___ Supplied material

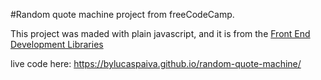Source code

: #Random quote machine project from freeCodeCamp.

This project was maded with plain javascript, and it is from the [Front End Development Libraries](https://www.freecodecamp.org/learn/front-end-development-libraries/)

live code here: https://bylucaspaiva.github.io/random-quote-machine/

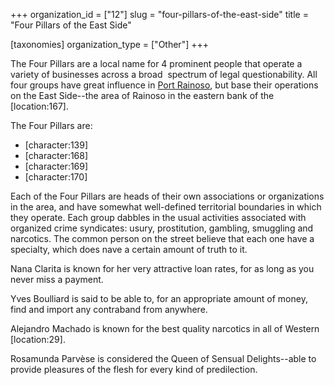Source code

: +++
organization_id = ["12"]
slug = "four-pillars-of-the-east-side"
title = "Four Pillars of the East Side"

[taxonomies]
organization_type = ["Other"]
+++

The Four Pillars are a local name for 4 prominent people that operate a variety of businesses across a broad  spectrum of legal questionability. All four groups have great influence in [Port Rainoso](@/locations/port-rainoso.md), but base their operations on the East Side--the area of Rainoso in the eastern bank of the \[location:167\].

The Four Pillars are:

*   \[character:139\]
*   \[character:168\]
*   \[character:169\]
*   \[character:170\]

Each of the Four Pillars are heads of their own associations or organizations in the area, and have somewhat well-defined territorial boundaries in which they operate. Each group dabbles in the usual activities associated with organized crime syndicates: usury, prostitution, gambling, smuggling and narcotics. The common person on the street believe that each one have a specialty, which does nave a certain amount of truth to it.

Nana Clarita is known for her very attractive loan rates, for as long as you never miss a payment.

Yves Boulliard is said to be able to, for an appropriate amount of money, find and import any contraband from anywhere.

Alejandro Machado is known for the best quality narcotics in all of Western \[location:29\].

Rosamunda Parvèse is considered the Queen of Sensual Delights--able to provide pleasures of the flesh for every kind of predilection.
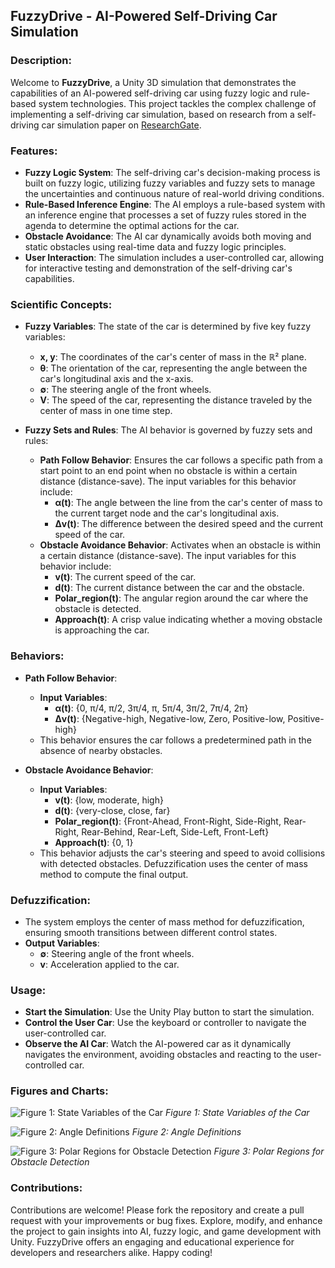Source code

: ## FuzzyDrive - AI-Powered Self-Driving Car Simulation

### Description:
Welcome to **FuzzyDrive**, a Unity 3D simulation that demonstrates the capabilities of an AI-powered self-driving car using fuzzy logic and rule-based system technologies. This project tackles the complex challenge of implementing a self-driving car simulation, based on research from a self-driving car simulation paper on [ResearchGate](https://www.researchgate.net/).

### Features:
- **Fuzzy Logic System**: The self-driving car's decision-making process is built on fuzzy logic, utilizing fuzzy variables and fuzzy sets to manage the uncertainties and continuous nature of real-world driving conditions.
- **Rule-Based Inference Engine**: The AI employs a rule-based system with an inference engine that processes a set of fuzzy rules stored in the agenda to determine the optimal actions for the car.
- **Obstacle Avoidance**: The AI car dynamically avoids both moving and static obstacles using real-time data and fuzzy logic principles.
- **User Interaction**: The simulation includes a user-controlled car, allowing for interactive testing and demonstration of the self-driving car's capabilities.

### Scientific Concepts:
- **Fuzzy Variables**: The state of the car is determined by five key fuzzy variables:
  - **x, y**: The coordinates of the car's center of mass in the ℝ² plane.
  - **θ**: The orientation of the car, representing the angle between the car's longitudinal axis and the x-axis.
  - **∅**: The steering angle of the front wheels.
  - **V**: The speed of the car, representing the distance traveled by the center of mass in one time step.

- **Fuzzy Sets and Rules**: The AI behavior is governed by fuzzy sets and rules:
  - **Path Follow Behavior**: Ensures the car follows a specific path from a start point to an end point when no obstacle is within a certain distance (distance-save). The input variables for this behavior include:
    - **α(t)**: The angle between the line from the car's center of mass to the current target node and the car's longitudinal axis.
    - **Δv(t)**: The difference between the desired speed and the current speed of the car.
  - **Obstacle Avoidance Behavior**: Activates when an obstacle is within a certain distance (distance-save). The input variables for this behavior include:
    - **v(t)**: The current speed of the car.
    - **d(t)**: The current distance between the car and the obstacle.
    - **Polar_region(t)**: The angular region around the car where the obstacle is detected.
    - **Approach(t)**: A crisp value indicating whether a moving obstacle is approaching the car.

### Behaviors:
- **Path Follow Behavior**:
  - **Input Variables**:
    - **α(t)**: {0, π/4, π/2, 3π/4, π, 5π/4, 3π/2, 7π/4, 2π}
    - **Δv(t)**: {Negative-high, Negative-low, Zero, Positive-low, Positive-high}
  - This behavior ensures the car follows a predetermined path in the absence of nearby obstacles.

- **Obstacle Avoidance Behavior**:
  - **Input Variables**:
    - **v(t)**: {low, moderate, high}
    - **d(t)**: {very-close, close, far}
    - **Polar_region(t)**: {Front-Ahead, Front-Right, Side-Right, Rear-Right, Rear-Behind, Rear-Left, Side-Left, Front-Left}
    - **Approach(t)**: {0, 1}
  - This behavior adjusts the car's steering and speed to avoid collisions with detected obstacles. Defuzzification uses the center of mass method to compute the final output.

### Defuzzification:
- The system employs the center of mass method for defuzzification, ensuring smooth transitions between different control states.
- **Output Variables**:
  - **∅**: Steering angle of the front wheels.
  - **v**: Acceleration applied to the car.

### Usage:
- **Start the Simulation**: Use the Unity Play button to start the simulation.
- **Control the User Car**: Use the keyboard or controller to navigate the user-controlled car.
- **Observe the AI Car**: Watch the AI-powered car as it dynamically navigates the environment, avoiding obstacles and reacting to the user-controlled car.

### Figures and Charts:
![Figure 1: State Variables of the Car](path/to/figure1.png)
*Figure 1: State Variables of the Car*

![Figure 2: Angle Definitions](path/to/figure2.png)
*Figure 2: Angle Definitions*

![Figure 3: Polar Regions for Obstacle Detection](path/to/figure3.png)
*Figure 3: Polar Regions for Obstacle Detection*

### Contributions:
Contributions are welcome! Please fork the repository and create a pull request with your improvements or bug fixes.
Explore, modify, and enhance the project to gain insights into AI, fuzzy logic, and game development with Unity. FuzzyDrive offers an engaging and educational experience for developers and researchers alike. Happy coding!
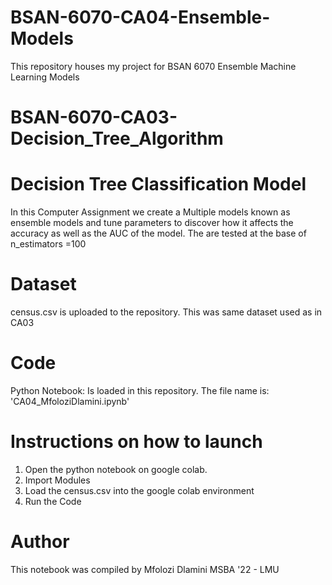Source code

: # BSAN-6070-CA04-Ensemble-Models
This repository houses my project for BSAN 6070 Ensemble Machine Learning Models
# BSAN-6070-CA03-Decision_Tree_Algorithm
# Decision Tree Classification Model

In this Computer Assignment we create a Multiple models known as ensemble models and tune parameters to discover how it affects the accuracy as well as the AUC of the model. The are tested at the base of n_estimators =100

# Dataset
census.csv is uploaded to the repository. This was same dataset used as in CA03


# Code

Python Notebook: 
Is loaded in this repository. The file name is:\
'CA04_MfoloziDlamini.ipynb'

# Instructions on how to launch
1) Open the python notebook on google colab.
2)  Import Modules
3) Load the census.csv into the google colab environment
4) Run the Code

# Author

This notebook was compiled by Mfolozi Dlamini MSBA '22 - LMU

______

• _Job_
Output all the material verbatim, skipping every image.

• _Finished exercise_
Source code

: #Random quote machine project from freeCodeCamp.

This project was maded with plain javascript, and it is from the [Front End Development Libraries](https://www.freecodecamp.org/learn/front-end-development-libraries/)

live code here: https://bylucaspaiva.github.io/random-quote-machine/

Source code

: +++
organization_id = ["12"]
slug = "four-pillars-of-the-east-side"
title = "Four Pillars of the East Side"

[taxonomies]
organization_type = ["Other"]
+++

The Four Pillars are a local name for 4 prominent people that operate a variety of businesses across a broad  spectrum of legal questionability. All four groups have great influence in [Port Rainoso](@/locations/port-rainoso.md), but base their operations on the East Side--the area of Rainoso in the eastern bank of the \[location:167\].

The Four Pillars are:

*   \[character:139\]
*   \[character:168\]
*   \[character:169\]
*   \[character:170\]

Each of the Four Pillars are heads of their own associations or organizations in the area, and have somewhat well-defined territorial boundaries in which they operate. Each group dabbles in the usual activities associated with organized crime syndicates: usury, prostitution, gambling, smuggling and narcotics. The common person on the street believe that each one have a specialty, which does nave a certain amount of truth to it.

Nana Clarita is known for her very attractive loan rates, for as long as you never miss a payment.

Yves Boulliard is said to be able to, for an appropriate amount of money, find and import any contraband from anywhere.

Alejandro Machado is known for the best quality narcotics in all of Western \[location:29\].

Rosamunda Parvèse is considered the Queen of Sensual Delights--able to provide pleasures of the flesh for every kind of predilection.
Source code

: ## FuzzyDrive - AI-Powered Self-Driving Car Simulation

### Description:
Welcome to **FuzzyDrive**, a Unity 3D simulation that demonstrates the capabilities of an AI-powered self-driving car using fuzzy logic and rule-based system technologies. This project tackles the complex challenge of implementing a self-driving car simulation, based on research from a self-driving car simulation paper on [ResearchGate](https://www.researchgate.net/).

### Features:
- **Fuzzy Logic System**: The self-driving car's decision-making process is built on fuzzy logic, utilizing fuzzy variables and fuzzy sets to manage the uncertainties and continuous nature of real-world driving conditions.
- **Rule-Based Inference Engine**: The AI employs a rule-based system with an inference engine that processes a set of fuzzy rules stored in the agenda to determine the optimal actions for the car.
- **Obstacle Avoidance**: The AI car dynamically avoids both moving and static obstacles using real-time data and fuzzy logic principles.
- **User Interaction**: The simulation includes a user-controlled car, allowing for interactive testing and demonstration of the self-driving car's capabilities.

### Scientific Concepts:
- **Fuzzy Variables**: The state of the car is determined by five key fuzzy variables:
  - **x, y**: The coordinates of the car's center of mass in the ℝ² plane.
  - **θ**: The orientation of the car, representing the angle between the car's longitudinal axis and the x-axis.
  - **∅**: The steering angle of the front wheels.
  - **V**: The speed of the car, representing the distance traveled by the center of mass in one time step.

- **Fuzzy Sets and Rules**: The AI behavior is governed by fuzzy sets and rules:
  - **Path Follow Behavior**: Ensures the car follows a specific path from a start point to an end point when no obstacle is within a certain distance (distance-save). The input variables for this behavior include:
    - **α(t)**: The angle between the line from the car's center of mass to the current target node and the car's longitudinal axis.
    - **Δv(t)**: The difference between the desired speed and the current speed of the car.
  - **Obstacle Avoidance Behavior**: Activates when an obstacle is within a certain distance (distance-save). The input variables for this behavior include:
    - **v(t)**: The current speed of the car.
    - **d(t)**: The current distance between the car and the obstacle.
    - **Polar_region(t)**: The angular region around the car where the obstacle is detected.
    - **Approach(t)**: A crisp value indicating whether a moving obstacle is approaching the car.

### Behaviors:
- **Path Follow Behavior**:
  - **Input Variables**:
    - **α(t)**: {0, π/4, π/2, 3π/4, π, 5π/4, 3π/2, 7π/4, 2π}
    - **Δv(t)**: {Negative-high, Negative-low, Zero, Positive-low, Positive-high}
  - This behavior ensures the car follows a predetermined path in the absence of nearby obstacles.

- **Obstacle Avoidance Behavior**:
  - **Input Variables**:
    - **v(t)**: {low, moderate, high}
    - **d(t)**: {very-close, close, far}
    - **Polar_region(t)**: {Front-Ahead, Front-Right, Side-Right, Rear-Right, Rear-Behind, Rear-Left, Side-Left, Front-Left}
    - **Approach(t)**: {0, 1}
  - This behavior adjusts the car's steering and speed to avoid collisions with detected obstacles. Defuzzification uses the center of mass method to compute the final output.

### Defuzzification:
- The system employs the center of mass method for defuzzification, ensuring smooth transitions between different control states.
- **Output Variables**:
  - **∅**: Steering angle of the front wheels.
  - **v**: Acceleration applied to the car.

### Usage:
- **Start the Simulation**: Use the Unity Play button to start the simulation.
- **Control the User Car**: Use the keyboard or controller to navigate the user-controlled car.
- **Observe the AI Car**: Watch the AI-powered car as it dynamically navigates the environment, avoiding obstacles and reacting to the user-controlled car.

### Figures and Charts:
![Figure 1: State Variables of the Car](path/to/figure1.png)
*Figure 1: State Variables of the Car*

![Figure 2: Angle Definitions](path/to/figure2.png)
*Figure 2: Angle Definitions*

![Figure 3: Polar Regions for Obstacle Detection](path/to/figure3.png)
*Figure 3: Polar Regions for Obstacle Detection*

### Contributions:
Contributions are welcome! Please fork the repository and create a pull request with your improvements or bug fixes.
Explore, modify, and enhance the project to gain insights into AI, fuzzy logic, and game development with Unity. FuzzyDrive offers an engaging and educational experience for developers and researchers alike. Happy coding!
Source code

: # BSAN-6070-CA04-Ensemble-Models
This repository houses my project for BSAN 6070 Ensemble Machine Learning Models
# BSAN-6070-CA03-Decision_Tree_Algorithm
# Decision Tree Classification Model

In this Computer Assignment we create a Multiple models known as ensemble models and tune parameters to discover how it affects the accuracy as well as the AUC of the model. The are tested at the base of n_estimators =100

# Dataset
census.csv is uploaded to the repository. This was same dataset used as in CA03


# Code

Python Notebook: 
Is loaded in this repository. The file name is:\
'CA04_MfoloziDlamini.ipynb'

# Instructions on how to launch
1) Open the python notebook on google colab.
2)  Import Modules
3) Load the census.csv into the google colab environment
4) Run the Code

# Author

This notebook was compiled by Mfolozi Dlamini MSBA '22 - LMU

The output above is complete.